More U.S. Manufacturing Verticals Are Expanding in Mexico

Donald Trump has scored some big rhetorical points in his presidential campaign by bemoaning the fact that Fords and Oreos increasingly are being made in Mexico. His mantra about returning such jobs to the United States has become an important part of the Republican presidential candidate’s promise to “make America great again.”

But even a triumphant Trump would have a hard time turning back the growing tide of manufactured goods destined for the U.S. market being made in Mexico. Manufacturing CEOs are moving production of more American-made goods south of the border and are also relocating output to Mexico that they used to have made in China.

In fact, a forthcoming report on this so-called “nearshoring” trend has identified several sectors that have reached sufficient “ecosystem” maturity in Mexico that the country is picking up a greater share of manufacturing and has become the preferred source of U.S. imports over the past few years, according A.T. Kearney, which wrote the report.

“Mexico is picking up a greater share of manufacturing and has become the preferred source of U.S. imports over the past few years.”

In addition to autos and auto parts, these include appliances and electrical products, plastics and rubber, and furniture.

Auto companies including Ford have been investing billions of dollars in manufacturing in Mexico over the last several years that otherwise likely would have ended up in the United States, as carmakers have wanted to take advantage of a level of workforce performance that has improved significantly even as Mexico enjoys free-trade agreements with many more countries than the United States does.

Meanwhile, Trump’s personal campaign promise not to eat any more Oreo cookies was based on the disclosure last fall that Mondelez International plans to install a new production “Line of the Future” in Salinas, Mexico, one of about 40 such streamlined manufacturing operations that the maker of Oreos and other snacks planned to have onstream by the end of 2015. Half of the 1,200 employees at Mondelez’s Chicago Southwest Side branch are to be laid off in the coming year to allow the transfer of funding and jobs to the Salinas plant. The company previously opted out of a $130-million upgrade of the factory, the largest bakery in the world.

The growing advantages of Mexico include a labor force that remains much cheaper than American workers as the quality of their output improves, an increasingly modern and sophisticated technology and infrastructure, inexpensive land and, of course, proximity to the rest of North America.
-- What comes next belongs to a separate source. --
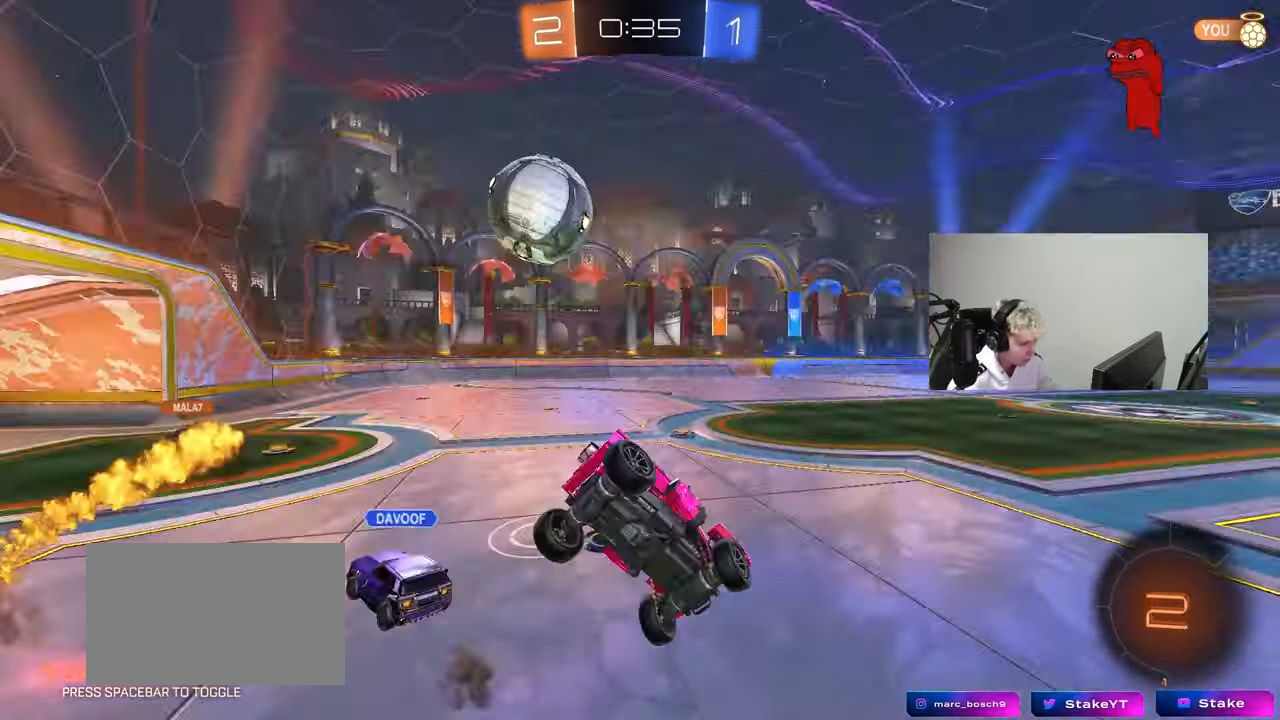
{"keys": ["a", "s", "shift"], "mouse": [], "mouse_move": "still", "events": [[133, "s", "up"], [267, "s", "down"], [267, "space", "down"], [467, "space", "up"]]}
And so as Kearney noted, U.S. manufacturing CEOs across an array of verticals increasingly are playing the Mexico card.

They include heavy metalworking manufacturers such as Caterpillar, Bombardier Aerospace (of Canada), Cessna Aircraft, Stanley Black & Decker, and Callaway Golf. Meanwhile, in plastics, family-owned Flambeau Plastics, for instance, which is based in Middlefield, Ohio, has pivoted to growing its factory operation in Mexico and taking the work from China to make the company’s Duncan yo-yos, hunting decoys and other items.

“They’re all looking for a new model,” Flambeau CEO Jason Sauey said about the rising number of companies that are following his lead and moving manufacture to Mexico from China as well as the U.S. “It’s not just about cost; it’s about speed of response and quality.”

As long as Trump remains in the presidential race, expect the issue of U.S. job leakage to Mexico to stay intense because it’s been a winning issue for him. But the underlying trend predated him and will most certainly only intensify, regardless of who is in the White House.